Александр Христофорович кивнул. Он и это считал язычеством, но весьма утешительным, и неизменно просил жену вписывать в подаваемые синодики его мать – рабу Божью Анну.
– В таком случае вам весьма приятно будет получить от нее подарок, – проговорил генерал, доставая из кармана небольшой сверток.
В шелковой ткани лежала коробочка величиной с ладонь, купленная вчера на Невском. А в ней – стальной черный крест королевы Луизы.
– Что это? – удивилась принцесса, касаясь пальцем витой поверхности. На перекрестье красовалась роза в сердце. Ее значок.
Бенкендорф подавил смущение.
– Вы могли видеть такие во время войны. Этот ваша матушка надела мне на шею.
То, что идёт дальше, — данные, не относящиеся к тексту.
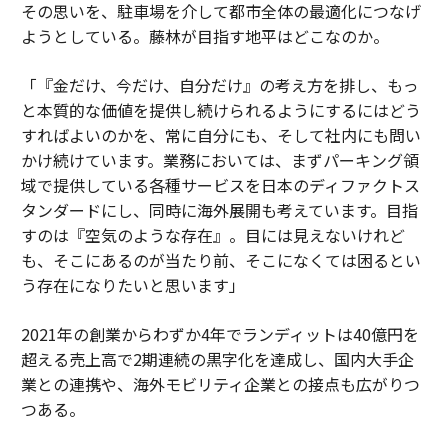
その思いを、駐車場を介して都市全体の最適化につなげ
ようとしている。藤林が目指す地平はどこなのか。
「『金だけ、今だけ、自分だけ』の考え方を排し、もっ
と本質的な価値を提供し続けられるようにするにはどう
すればよいのかを、常に自分にも、そして社内にも問い
かけ続けています。業務においては、まずパーキング領
域で提供している各種サービスを日本のディファクトス
タンダードにし、同時に海外展開も考えています。目指
すのは『空気のような存在』。目には見えないけれど
も、そこにあるのが当たり前、そこになくては困るとい
う存在になりたいと思います」
2021年の創業からわずか4年でランディットは40億円を
超える売上高で2期連続の黒字化を達成し、国内大手企
業との連携や、海外モビリティ企業との接点も広がりつ
つある。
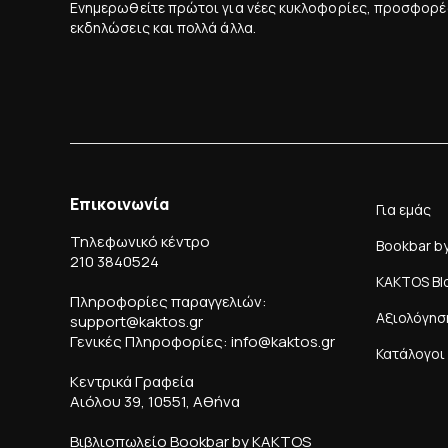
Ενημερωθείτε πρώτοι για νέες κυκλοφορίες, προσφορέ
εκδηλώσεις και πολλά άλλα.
Επικοινωνία
Για εμάς
Τηλεφωνικό κέντρο
Bookbar b
210 3840524
KAKTOS Bl
Πληροφορίες παραγγελιών:
Αξιολόγησ
support@kaktos.gr
Γενικές Πληροφορίες: info@kaktos.gr
Κατάλογοι
Κεντρικά Γραφεία
Αιόλου 39, 10551, Αθήνα
Βιβλιοπωλείο Bookbar by KAKTOS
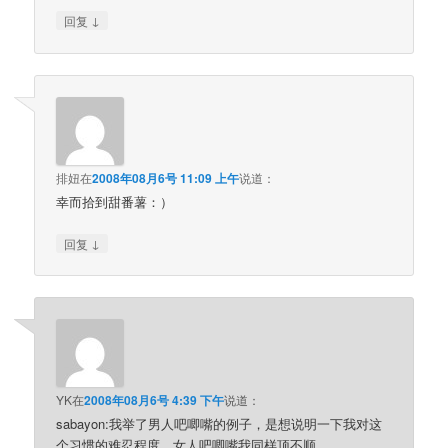
↓
回复
排妞
在
2008年08月6号 11:09 上午
说道：
幸而拾到甜番薯：）
↓
回复
YK
在
2008年08月6号 4:39 下午
说道：
sabayon:我举了男人吧唧嘴的例子，是想说明一下我对这
个习惯的难忍程度。女人吧唧嘴我同样顶不顺。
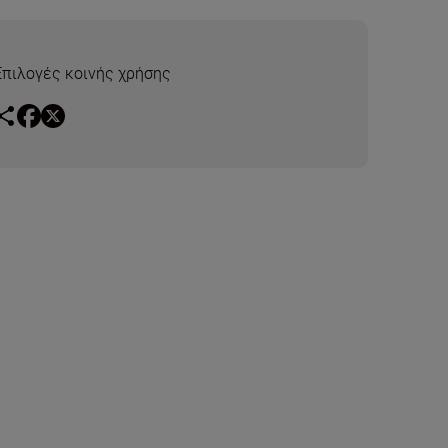
Επιλογές κοινής χρήσης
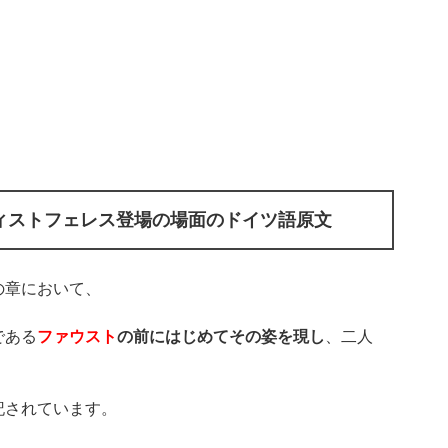
ィストフェレス登場の場面のドイツ語原文
の章において、
である
ファウスト
の前にはじめてその姿を現し
、二人
記されています。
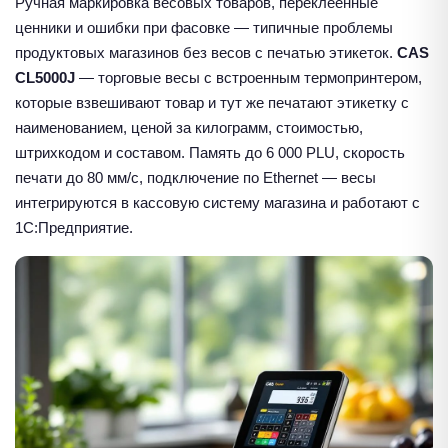
Ручная маркировка весовых товаров, переклеенные
ценники и ошибки при фасовке — типичные проблемы
продуктовых магазинов без весов с печатью этикеток.
CAS
CL5000J
— торговые весы с встроенным термопринтером,
которые взвешивают товар и тут же печатают этикетку с
наименованием, ценой за килограмм, стоимостью,
штрихкодом и составом. Память до 6 000 PLU, скорость
печати до 80 мм/с, подключение по Ethernet — весы
интегрируются в кассовую систему магазина и работают с
1С:Предприятие.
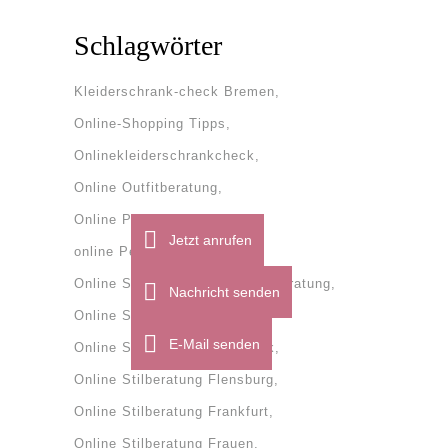
Schlagwörter
Kleiderschrank-check Bremen
Online-Shopping Tipps
Onlinekleiderschrankcheck
Online Outfitberatung
Online Personal Shopper
Jetzt anrufen
online Personal Shopping
Online Stilberatung
onlinestilberatung
Nachricht senden
Online Stilberatung Bremen
E-Mail senden
Online Stilberatung Dänemark
Online Stilberatung Flensburg
Online Stilberatung Frankfurt
Online Stilberatung Frauen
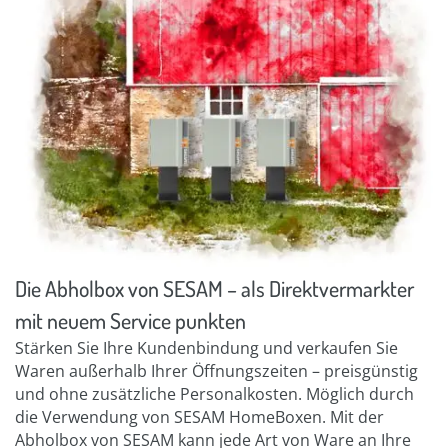
Die Abholbox von SESAM – als Direktvermarkter
mit neuem Service punkten
Stärken Sie Ihre Kundenbindung und verkaufen Sie
Waren außerhalb Ihrer Öffnungszeiten – preisgünstig
und ohne zusätzliche Personalkosten. Möglich durch
die Verwendung von SESAM HomeBoxen. Mit der
Abholbox von SESAM kann jede Art von Ware an Ihre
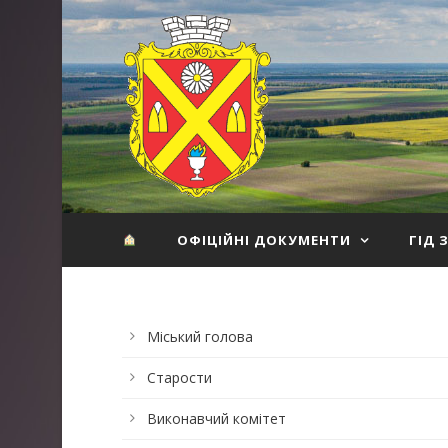
ОФІЦІЙНІ ДОКУМЕНТИ
ГІД 
Міський голова
Старости
Виконавчий комітет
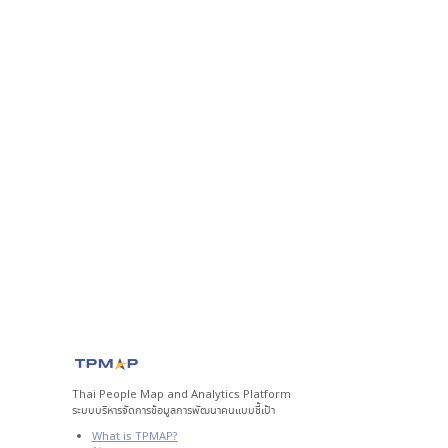
Thai People Map and Analytics Platform
ระบบบริหารจัดการข้อมูลการพัฒนาคนแบบชี้เป้า
What is TPMAP?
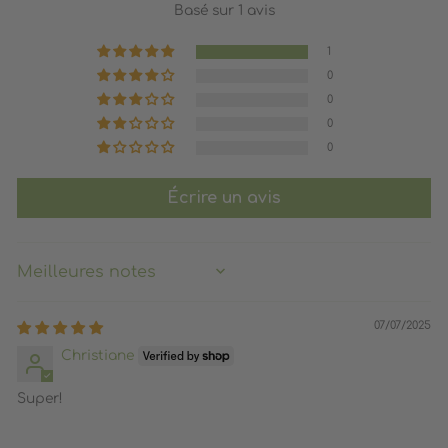
Basé sur 1 avis
1
0
0
0
0
Écrire un avis
SORT BY
07/07/2025
Christiane
Super!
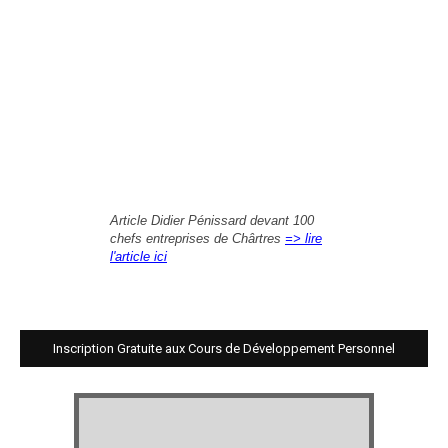
Article Didier Pénissard devant 100
chefs entreprises de Chârtres
=> lire
l'article ici
Inscription Gratuite aux Cours de Développement Personnel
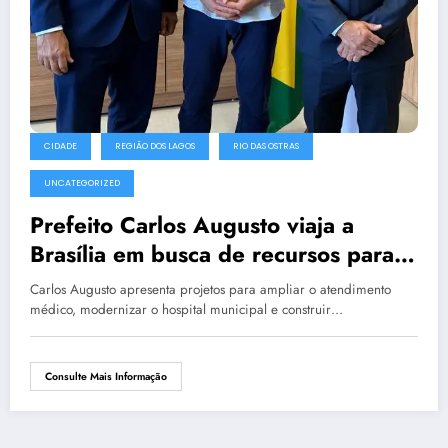
CIDADE
REGIÃO DOS LAGOS
RIO DAS OSTRAS
UNCATEGORIZED
Prefeito Carlos Augusto viaja a
Brasília em busca de recursos para
Saúde do Município
Carlos Augusto apresenta projetos para ampliar o atendimento
médico, modernizar o hospital municipal e construir…
Consulte Mais Informação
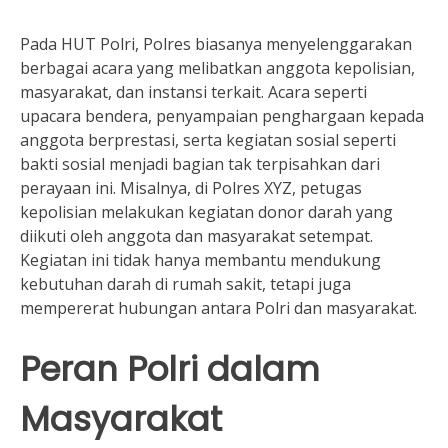
Pada HUT Polri, Polres biasanya menyelenggarakan
berbagai acara yang melibatkan anggota kepolisian,
masyarakat, dan instansi terkait. Acara seperti
upacara bendera, penyampaian penghargaan kepada
anggota berprestasi, serta kegiatan sosial seperti
bakti sosial menjadi bagian tak terpisahkan dari
perayaan ini. Misalnya, di Polres XYZ, petugas
kepolisian melakukan kegiatan donor darah yang
diikuti oleh anggota dan masyarakat setempat.
Kegiatan ini tidak hanya membantu mendukung
kebutuhan darah di rumah sakit, tetapi juga
mempererat hubungan antara Polri dan masyarakat.
Peran Polri dalam
Masyarakat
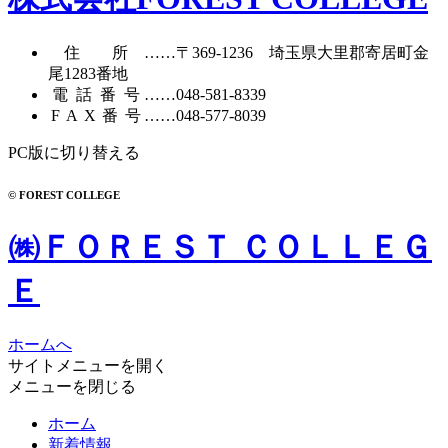
イ
ブ
住所
……〒369-1236 埼玉県大里郡寄居町
金
尾1283番地
電話番号
……
048-581-8339
FAX番号
……048-577-8039
PC版に切り替える
© FOREST COLLEGE
㈱ＦＯＲＥＳＴ ＣＯＬＬＥＧ
Ｅ
ホームへ
サイトメニューを開く
メニューを閉じる
ホーム
新着情報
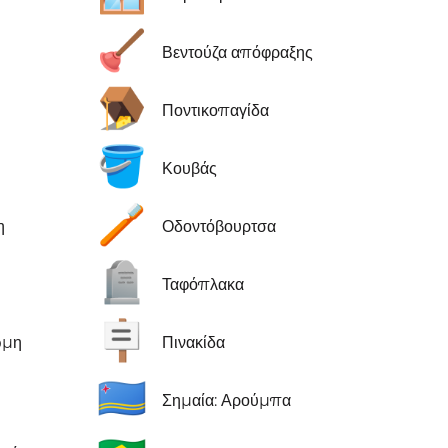
🪠
Βεντούζα απόφραξης
🪤
Ποντικοπαγίδα
🪣
Κουβάς
🪥
η
Οδοντόβουρτσα
🪦
Ταφόπλακα
🪧
ωμη
Πινακίδα
🇦🇼
Σημαία: Αρούμπα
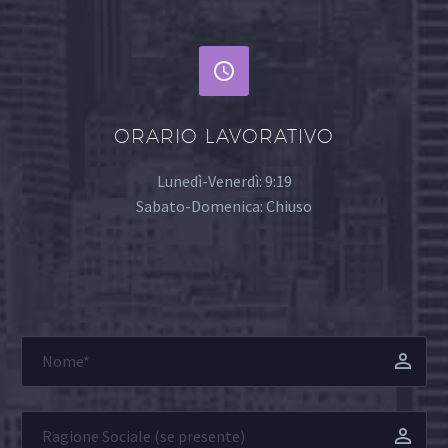


ORARIO LAVORATIVO
Lunedì-Venerdì: 9:19
Sabato-Domenica: Chiuso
Теперь я умоляю вас принять его и носить…
Он не сказал: "Пока не минует опасность". Великая княгиня и сама, кажется, поняла, что без особой нужды подобные подарки не делаются. Но ее обеспокоило другое.
– А почему моя мать дала вам этот крест? – Неулыбчивые глаза Шарлотты уперлись в лицо гостя.
Тот не позволил себе смешаться.
– Чтобы я не терял надежду после Прейсиш-Эйлау. Когда, казалось, все потеряно.